» **Provided material**
▼
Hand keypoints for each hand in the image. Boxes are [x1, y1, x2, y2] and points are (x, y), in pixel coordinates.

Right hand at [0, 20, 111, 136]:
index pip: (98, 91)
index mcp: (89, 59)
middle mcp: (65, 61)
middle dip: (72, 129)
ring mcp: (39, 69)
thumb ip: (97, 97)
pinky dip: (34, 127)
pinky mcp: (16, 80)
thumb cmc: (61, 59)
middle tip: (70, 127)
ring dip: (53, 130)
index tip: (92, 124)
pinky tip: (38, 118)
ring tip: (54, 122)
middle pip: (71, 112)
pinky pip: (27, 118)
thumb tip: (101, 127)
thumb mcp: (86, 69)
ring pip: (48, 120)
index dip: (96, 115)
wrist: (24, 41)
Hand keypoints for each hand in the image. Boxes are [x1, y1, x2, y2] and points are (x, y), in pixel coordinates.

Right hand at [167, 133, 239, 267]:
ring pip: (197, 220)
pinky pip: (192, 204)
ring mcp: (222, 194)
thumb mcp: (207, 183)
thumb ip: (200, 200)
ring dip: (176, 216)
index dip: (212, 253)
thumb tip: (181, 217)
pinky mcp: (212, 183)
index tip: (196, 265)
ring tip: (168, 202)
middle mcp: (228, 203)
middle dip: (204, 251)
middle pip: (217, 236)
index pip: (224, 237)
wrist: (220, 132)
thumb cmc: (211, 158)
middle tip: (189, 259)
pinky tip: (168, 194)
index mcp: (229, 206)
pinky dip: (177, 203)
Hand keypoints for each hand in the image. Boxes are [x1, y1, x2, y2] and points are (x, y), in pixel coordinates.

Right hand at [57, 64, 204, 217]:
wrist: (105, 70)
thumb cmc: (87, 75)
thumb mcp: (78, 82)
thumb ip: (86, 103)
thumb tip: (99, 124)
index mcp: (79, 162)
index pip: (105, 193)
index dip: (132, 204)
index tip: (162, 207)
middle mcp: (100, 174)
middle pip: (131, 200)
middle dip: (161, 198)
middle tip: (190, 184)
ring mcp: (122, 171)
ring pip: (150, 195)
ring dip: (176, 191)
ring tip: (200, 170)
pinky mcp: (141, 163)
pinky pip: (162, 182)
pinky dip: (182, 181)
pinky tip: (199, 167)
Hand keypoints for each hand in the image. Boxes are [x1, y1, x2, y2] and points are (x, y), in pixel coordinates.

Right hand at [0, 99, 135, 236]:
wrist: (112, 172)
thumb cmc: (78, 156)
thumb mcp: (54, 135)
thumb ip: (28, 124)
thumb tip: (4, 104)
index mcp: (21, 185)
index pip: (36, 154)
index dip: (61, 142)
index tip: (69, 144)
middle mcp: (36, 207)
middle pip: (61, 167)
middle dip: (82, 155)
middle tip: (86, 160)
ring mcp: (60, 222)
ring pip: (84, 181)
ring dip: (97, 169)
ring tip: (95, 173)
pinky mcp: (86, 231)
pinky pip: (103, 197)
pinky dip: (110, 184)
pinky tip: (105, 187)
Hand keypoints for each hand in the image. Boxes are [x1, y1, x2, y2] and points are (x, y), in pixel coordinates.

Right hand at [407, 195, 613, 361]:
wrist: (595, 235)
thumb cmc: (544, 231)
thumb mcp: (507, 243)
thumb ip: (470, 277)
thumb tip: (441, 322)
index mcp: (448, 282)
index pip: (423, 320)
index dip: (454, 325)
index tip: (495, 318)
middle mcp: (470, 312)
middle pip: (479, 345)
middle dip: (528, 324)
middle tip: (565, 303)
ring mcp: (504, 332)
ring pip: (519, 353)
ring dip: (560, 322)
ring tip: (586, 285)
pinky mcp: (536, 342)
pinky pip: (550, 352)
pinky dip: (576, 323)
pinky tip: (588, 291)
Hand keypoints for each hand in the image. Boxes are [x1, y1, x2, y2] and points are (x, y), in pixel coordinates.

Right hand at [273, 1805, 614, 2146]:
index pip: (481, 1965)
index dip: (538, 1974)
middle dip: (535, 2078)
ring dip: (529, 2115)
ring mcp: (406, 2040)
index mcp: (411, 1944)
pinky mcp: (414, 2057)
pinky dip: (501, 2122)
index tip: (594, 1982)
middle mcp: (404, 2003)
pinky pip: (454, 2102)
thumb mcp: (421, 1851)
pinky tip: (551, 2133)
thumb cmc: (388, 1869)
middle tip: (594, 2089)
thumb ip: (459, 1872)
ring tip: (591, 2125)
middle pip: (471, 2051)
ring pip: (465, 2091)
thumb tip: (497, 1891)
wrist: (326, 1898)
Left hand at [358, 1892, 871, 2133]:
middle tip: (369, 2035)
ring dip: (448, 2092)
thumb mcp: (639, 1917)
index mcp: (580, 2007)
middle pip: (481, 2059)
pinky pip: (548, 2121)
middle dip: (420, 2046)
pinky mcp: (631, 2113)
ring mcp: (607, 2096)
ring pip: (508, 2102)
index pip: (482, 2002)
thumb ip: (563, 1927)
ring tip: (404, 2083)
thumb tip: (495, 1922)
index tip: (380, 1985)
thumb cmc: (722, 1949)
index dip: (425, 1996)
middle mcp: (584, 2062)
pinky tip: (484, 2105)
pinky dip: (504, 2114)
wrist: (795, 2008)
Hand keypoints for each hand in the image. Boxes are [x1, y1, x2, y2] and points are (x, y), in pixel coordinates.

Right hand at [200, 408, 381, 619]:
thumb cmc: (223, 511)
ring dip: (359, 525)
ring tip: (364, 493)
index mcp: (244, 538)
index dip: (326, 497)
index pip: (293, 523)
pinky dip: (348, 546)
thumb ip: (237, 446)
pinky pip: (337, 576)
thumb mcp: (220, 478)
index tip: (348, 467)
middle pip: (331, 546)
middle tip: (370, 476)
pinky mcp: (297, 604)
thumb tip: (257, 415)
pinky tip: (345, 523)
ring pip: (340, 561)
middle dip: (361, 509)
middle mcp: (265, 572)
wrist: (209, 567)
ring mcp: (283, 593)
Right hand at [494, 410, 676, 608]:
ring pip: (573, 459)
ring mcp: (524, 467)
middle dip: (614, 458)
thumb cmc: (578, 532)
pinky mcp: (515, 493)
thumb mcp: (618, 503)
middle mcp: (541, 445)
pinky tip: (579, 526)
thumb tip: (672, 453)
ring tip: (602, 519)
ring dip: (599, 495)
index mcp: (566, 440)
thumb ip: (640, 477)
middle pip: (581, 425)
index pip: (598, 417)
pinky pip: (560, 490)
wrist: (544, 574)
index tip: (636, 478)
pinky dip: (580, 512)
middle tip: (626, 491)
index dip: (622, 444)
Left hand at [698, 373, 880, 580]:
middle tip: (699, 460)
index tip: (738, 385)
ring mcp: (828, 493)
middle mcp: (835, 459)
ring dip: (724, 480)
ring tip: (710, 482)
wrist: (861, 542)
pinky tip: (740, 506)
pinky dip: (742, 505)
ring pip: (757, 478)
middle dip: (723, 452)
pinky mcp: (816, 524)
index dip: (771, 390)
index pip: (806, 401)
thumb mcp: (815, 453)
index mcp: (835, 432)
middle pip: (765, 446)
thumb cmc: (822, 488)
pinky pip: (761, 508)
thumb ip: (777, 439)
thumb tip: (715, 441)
▲
» **Required work**
Go through the listing above. Show each line where the word "Right" is found.

» **Task answer**
Right hand at [0, 20, 111, 136]:
Right hand at [167, 133, 239, 267]:
Right hand at [57, 64, 204, 217]:
Right hand at [0, 99, 135, 236]:
Right hand at [407, 195, 613, 361]:
Right hand at [273, 1805, 614, 2146]:
Right hand at [200, 408, 381, 619]:
Right hand at [494, 410, 676, 608]:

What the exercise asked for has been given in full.